* **Tarea A**: Según el texto sobre la dualidad autonomía/disolución, ¿en manos de qué lógica está esa apariencia?
* **Tarea B**: Reproduce palabra por palabra el fragmento del texto sobre la dualidad autonomía/disolución que empieza con las palabras "Con hilar más" y termina con "de lo falso.".
##### Texto del ejercicio
Con hilar más fino nos referimos a intentar pensar esta aparente dualidad autonomía/disolución como lo que efectivamente es: una apariencia más en manos de la lógica del capital. Y es que, a poco que se reflexione, uno se da cuanta que la paradoja queda reducida a mero juego de apariencias entre un afuera y un adentro, entre una autonomía y una disolución, que, según los modos efectivos de producción material del capital, son, ambos, dos momentos de lo falso.
##########
##### Datos proporcionados
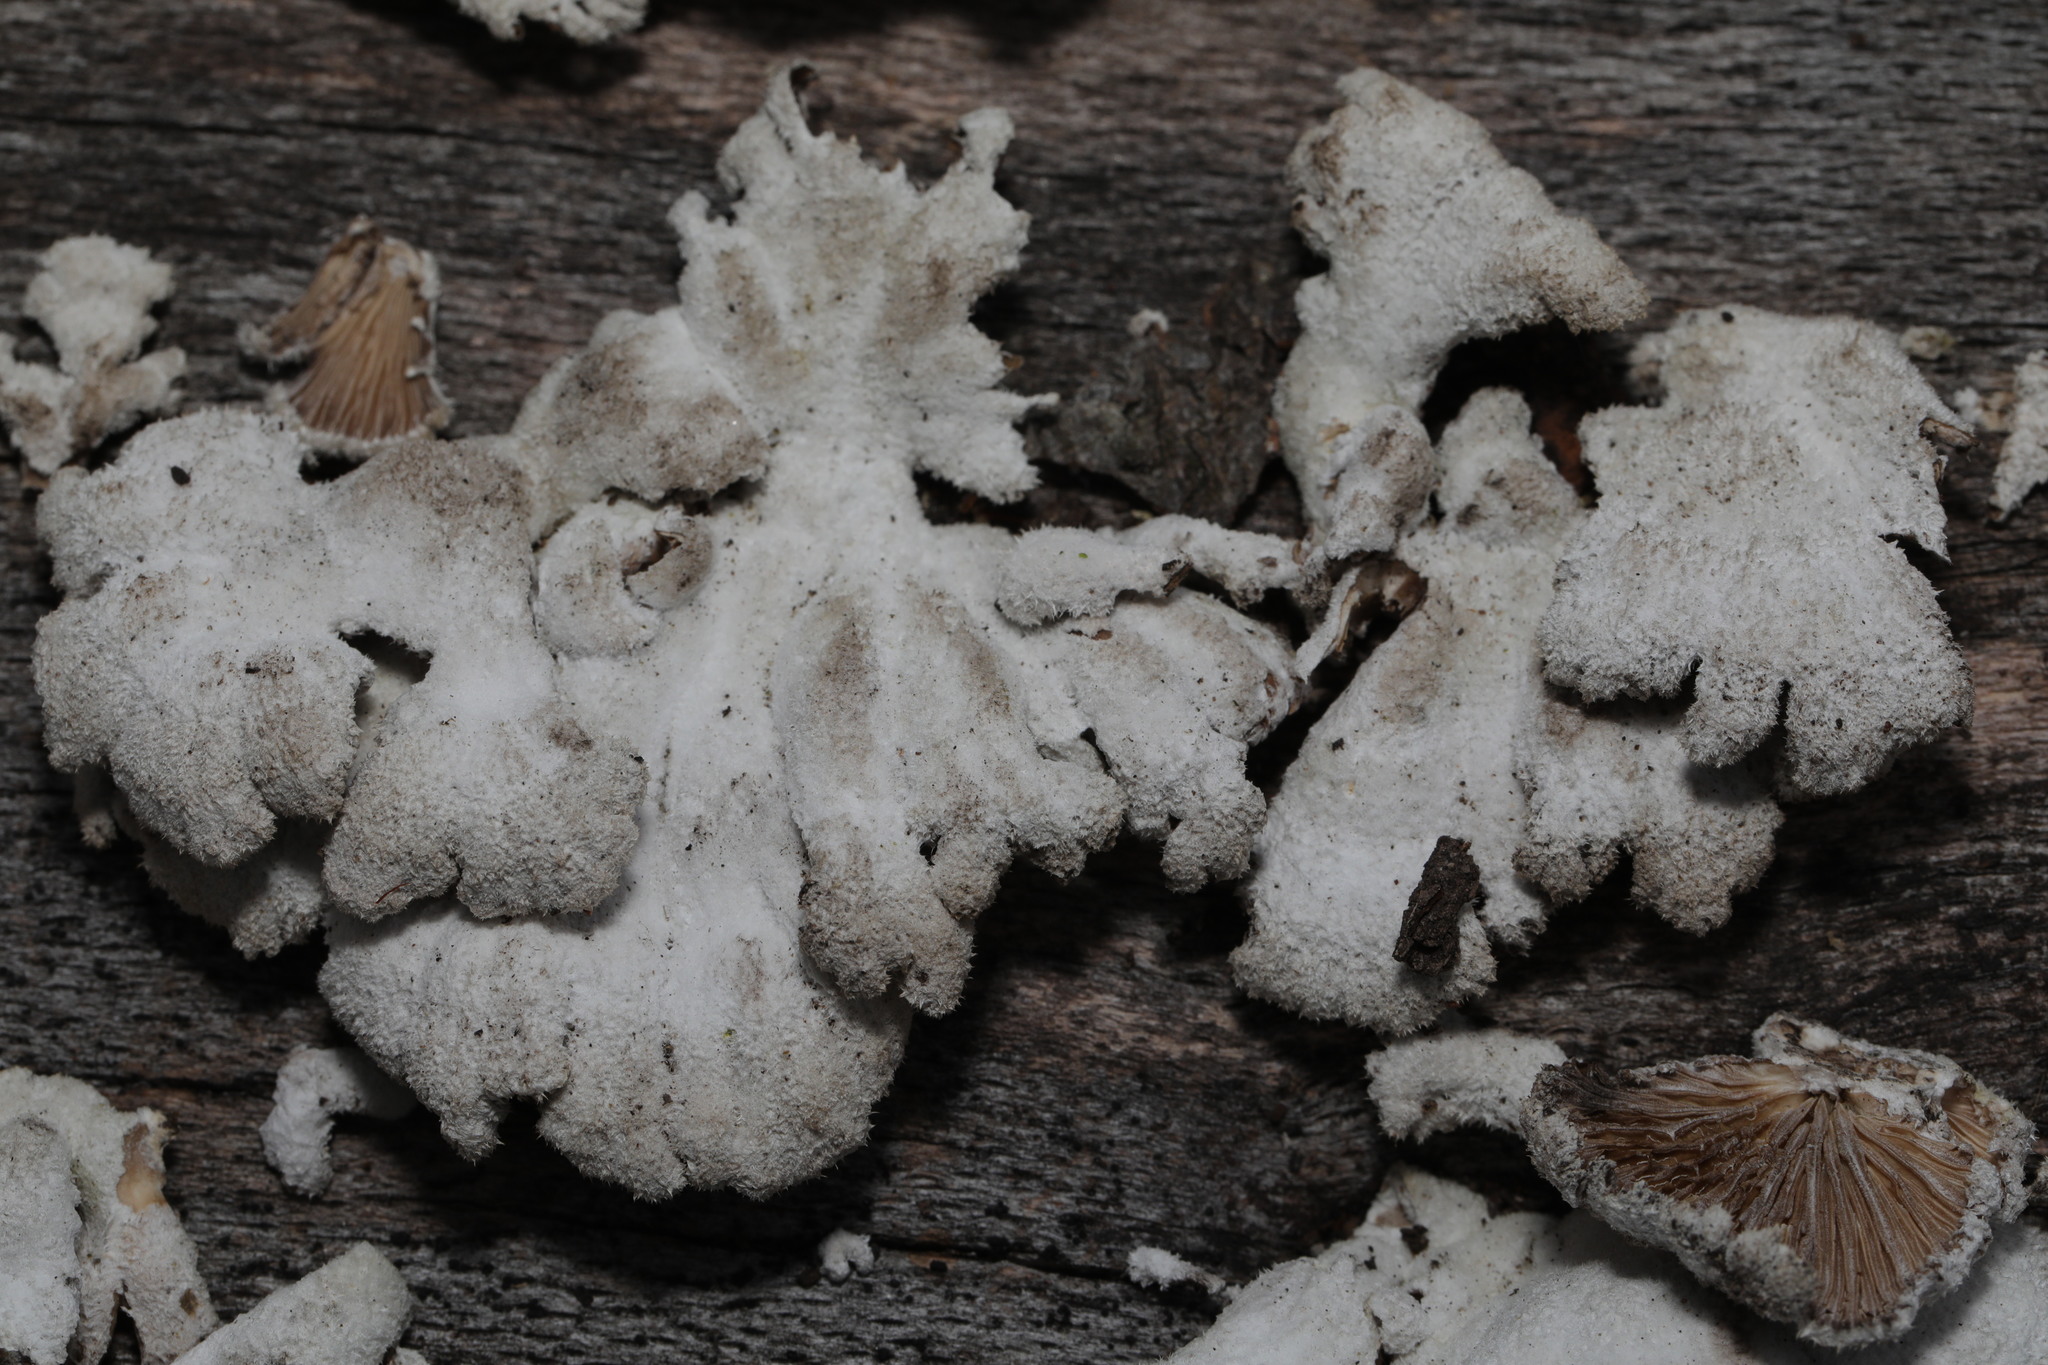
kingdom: Fungi
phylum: Basidiomycota
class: Agaricomycetes
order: Agaricales
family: Schizophyllaceae
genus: Schizophyllum
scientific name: Schizophyllum commune
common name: Common porecrust
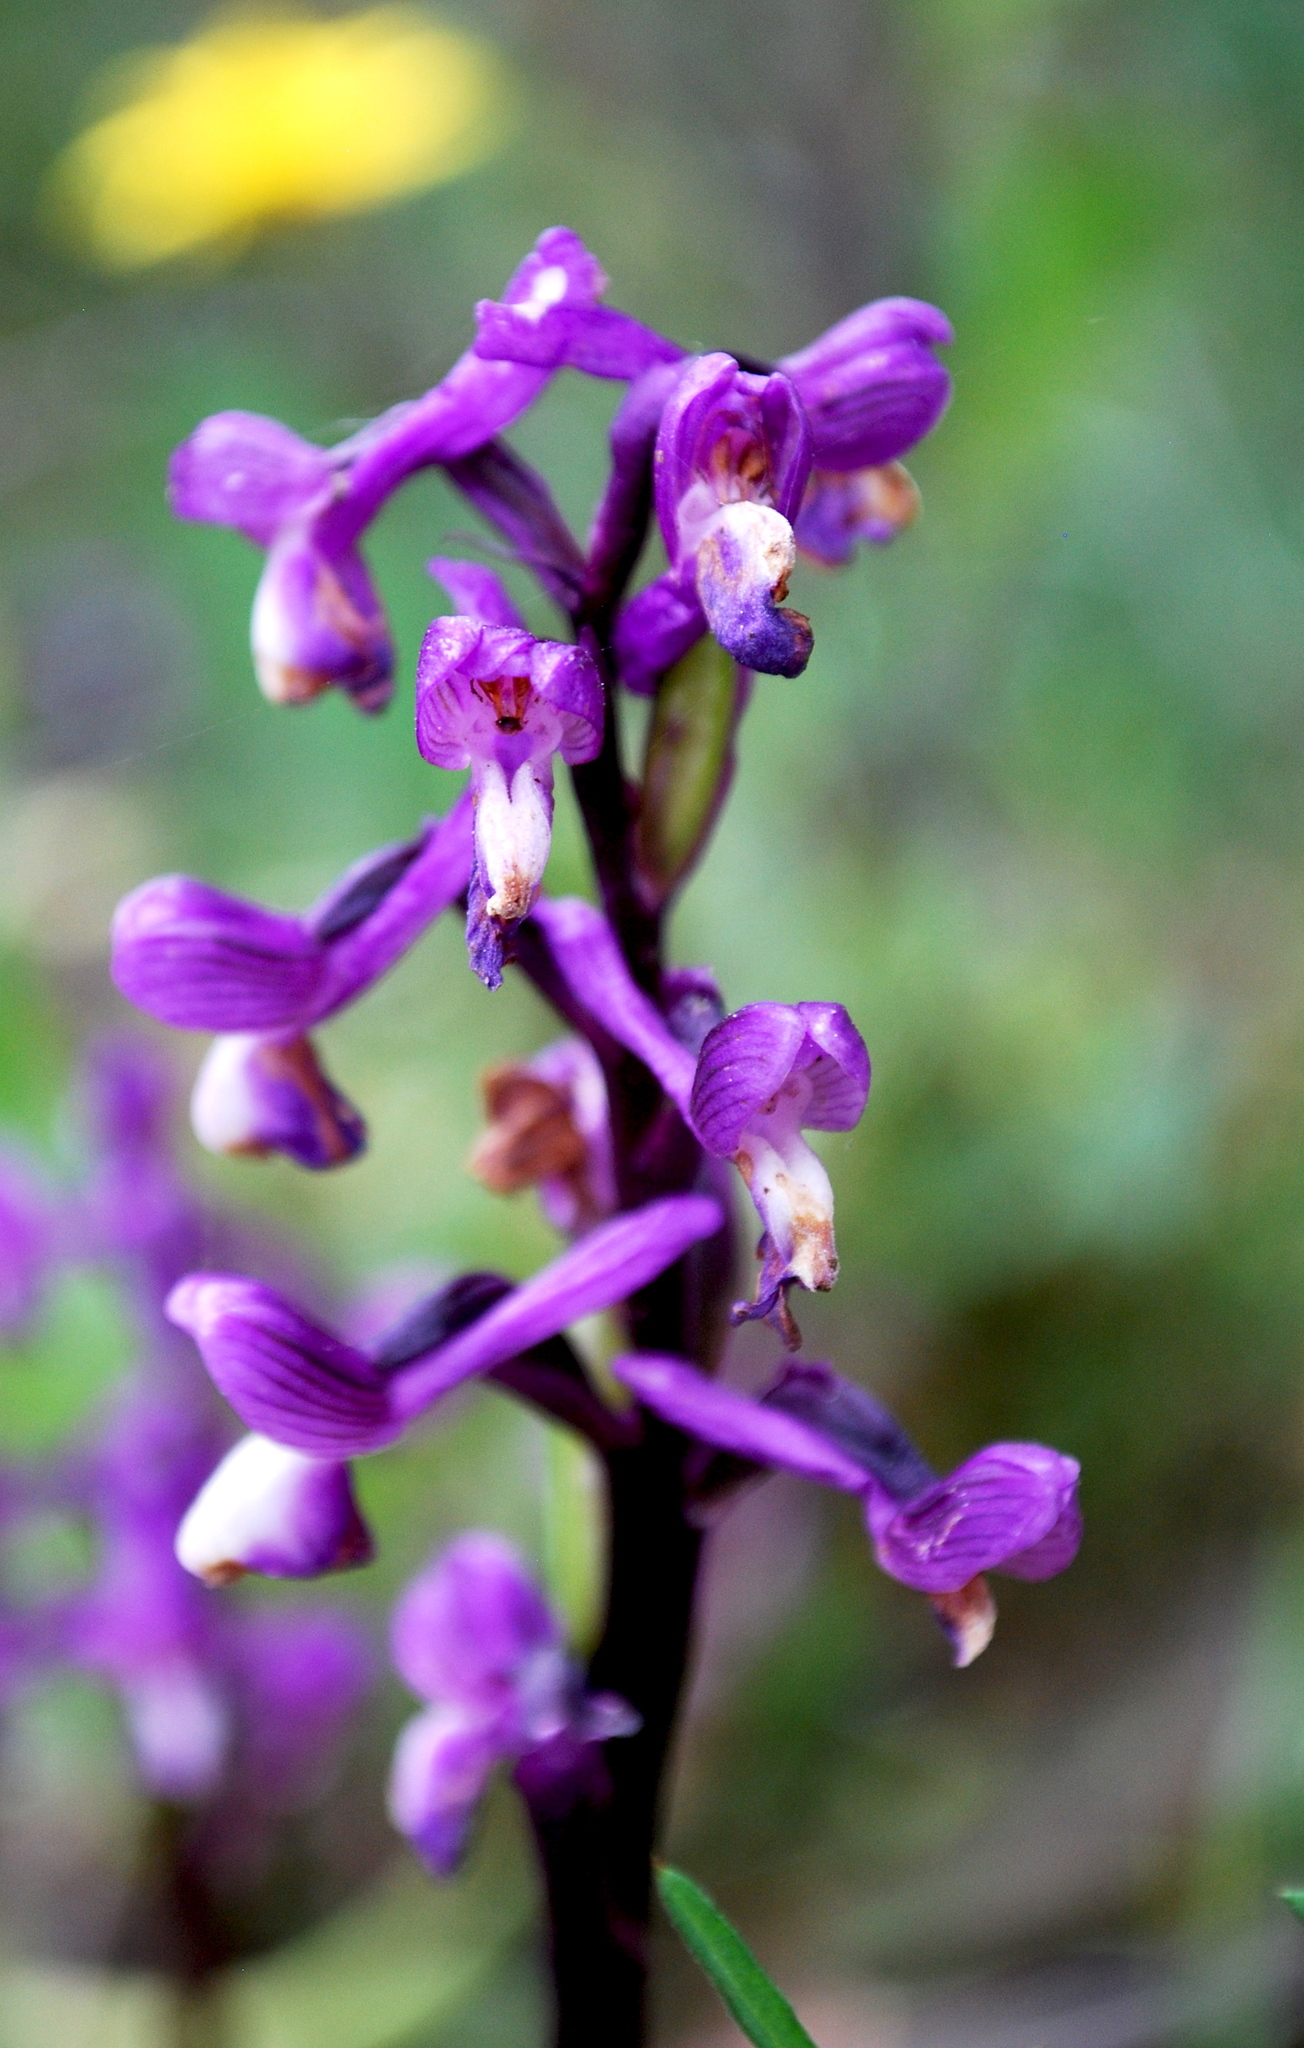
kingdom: Plantae
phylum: Tracheophyta
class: Liliopsida
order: Asparagales
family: Orchidaceae
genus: Anacamptis
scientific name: Anacamptis morio
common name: Green-winged orchid
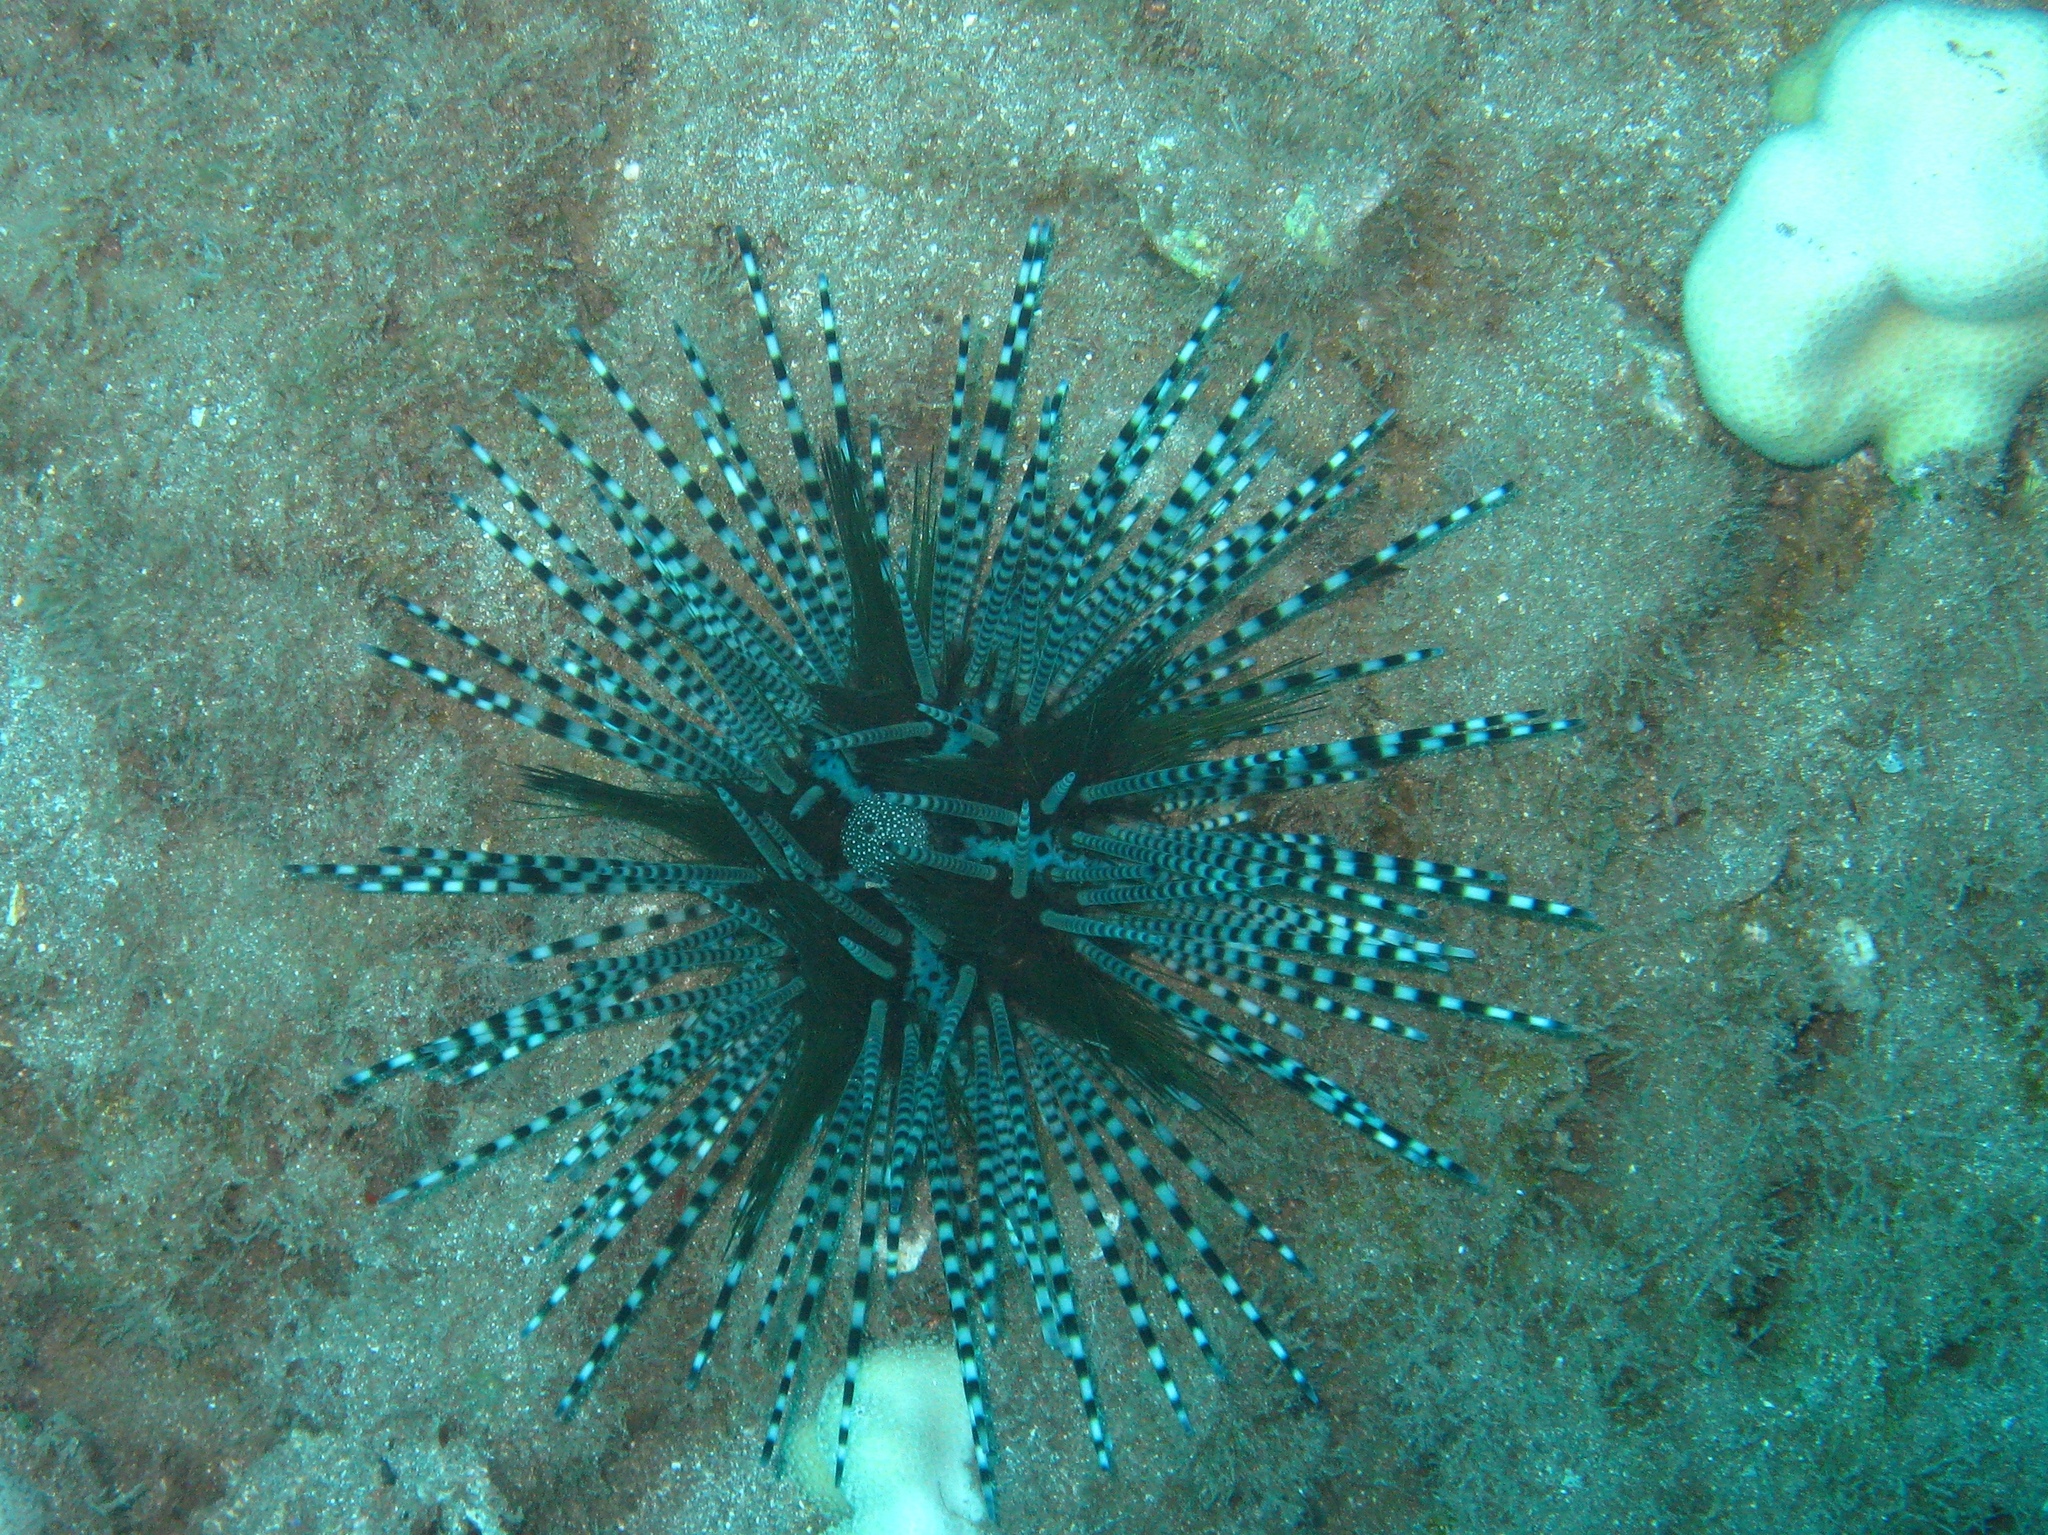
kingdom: Animalia
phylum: Echinodermata
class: Echinoidea
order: Diadematoida
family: Diadematidae
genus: Echinothrix
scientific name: Echinothrix calamaris
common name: Banded sea urchin
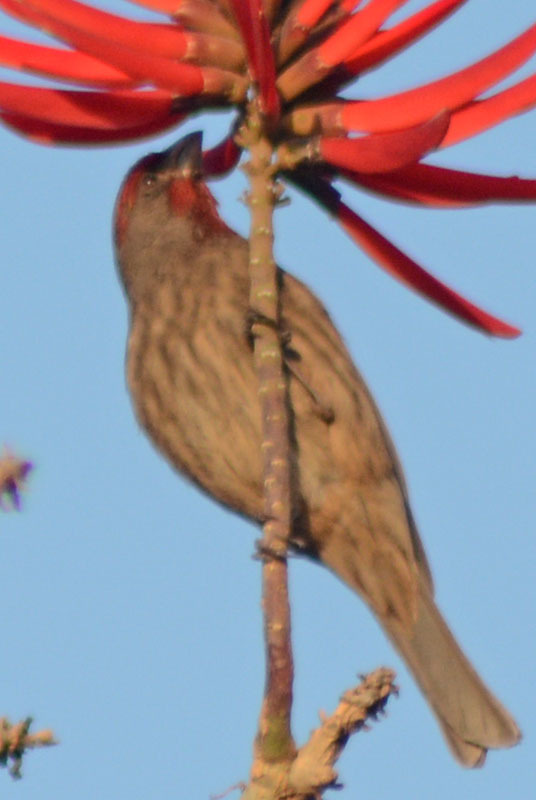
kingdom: Animalia
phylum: Chordata
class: Aves
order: Passeriformes
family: Fringillidae
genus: Haemorhous
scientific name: Haemorhous mexicanus
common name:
##########
* **Respuesta A**: En manos de la lógica del capital.

* **Respuesta B**:
Con hilar más fino nos referimos a intentar pensar esta aparente dualidad autonomía/disolución como lo que efectivamente es: una apariencia más en manos de la lógica del capital. Y es que, a poco que se reflexione, uno se da cuanta que la paradoja queda reducida a mero juego de apariencias entre un afuera y un adentro, entre una autonomía y una disolución, que, según los modos efectivos de producción material del capital, son, ambos, dos momentos de lo falso.